Efficacy of therapies and interventions for repeated embryo implantation failure: a systematic review and meta-analysis
Scientific reports. 2021;11(1):1747
The aim of the present systematic review and meta-analysis was to assess the effect of the different therapeutic options for repeated embryo implantation failure (RIF) on a subsequent IVF cycle outcome. Twenty-two RCTs and nineteen observational studies were included.
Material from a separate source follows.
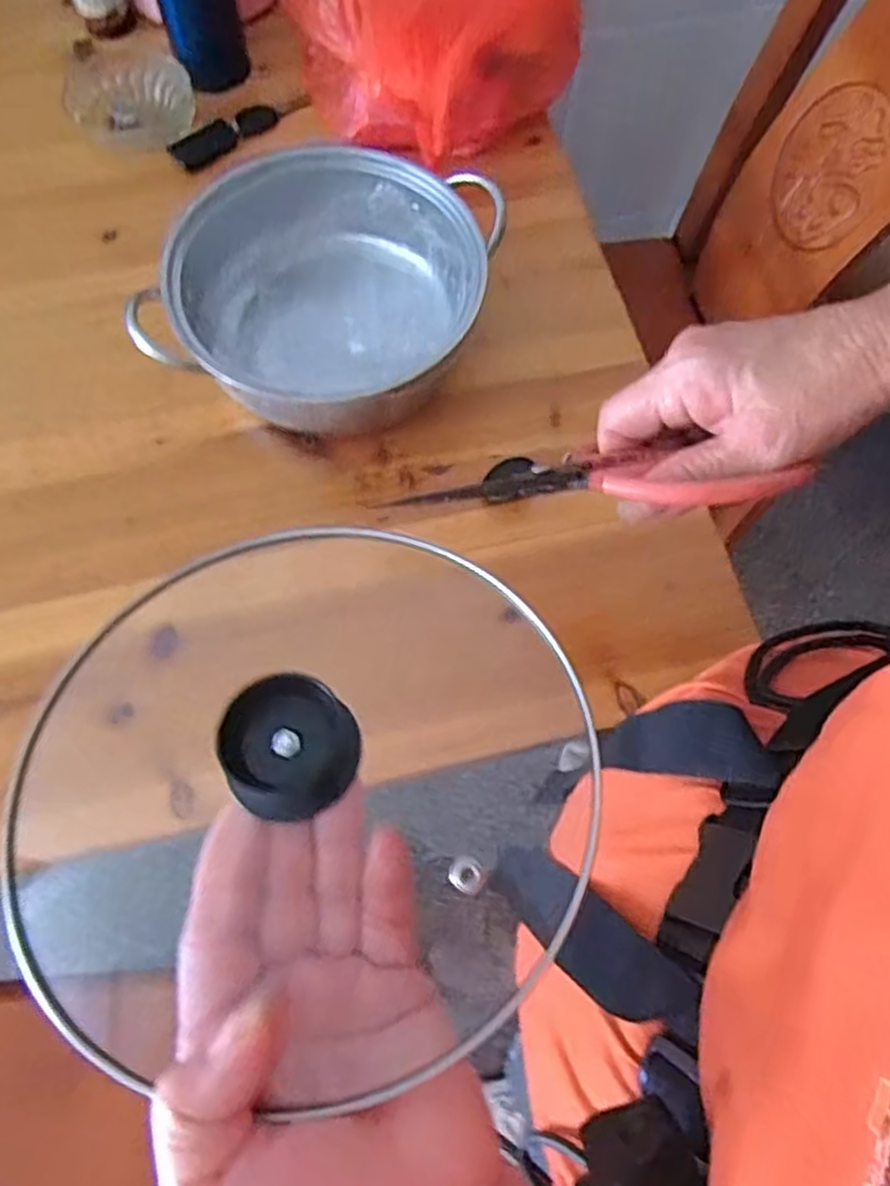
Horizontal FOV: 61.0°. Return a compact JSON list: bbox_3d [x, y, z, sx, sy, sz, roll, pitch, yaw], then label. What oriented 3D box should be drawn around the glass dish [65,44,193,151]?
[{"bbox_3d":[-0.265,-0.412,0.632,0.101,0.034,0.086,11,69,3],"label":"glass dish"}]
Pooling of results showed a beneficial effect of intrauterine PBMC infusion on both CPR (RR 2.18; 95% CI 1.58-3.00; p < 0.00001; OR 2.03; 95% CI 1.22-3.36; p = 0.006) and LBR (RR 2.41; 95% CI 1.40-4.16; p = 0.002; OR 3.73; 95% CI 1.13-12.29; p = 0.03), of subcutaneous G-CSF administration on CPR (RR 2.29; 95% CI 1.58-3.31; p < 0.0001) and of intrauterine PRP infusion on CPR (RR 2.45; 95% CI 1.55-3.86; p = 0.0001). Observational studies also demonstrated a positive effect of IVIG and intrauterine hCG infusion on both CPR and LBR and of atosiban on CPR. Studies investigating intrauterine G-CSF infusion, LMWH, intravenous intralipid, hysteroscopy, blastocyst-stage ET, ZIFT, PGT-A and AH failed to observe an impact on IVF outcome. The quality of the evidence that emerged from RCTs focused on intrauterine PBMC infusion and subcutaneous G-CSF administration was moderate. For all other therapies/interventions it varied from low to very low. In conclusion, intrauterine PBMC infusion and subcutaneous G-CSF administration are the most promising therapeutic options for RIF. However, further well conducted RCTs are necessary before their introduction into clinical practice.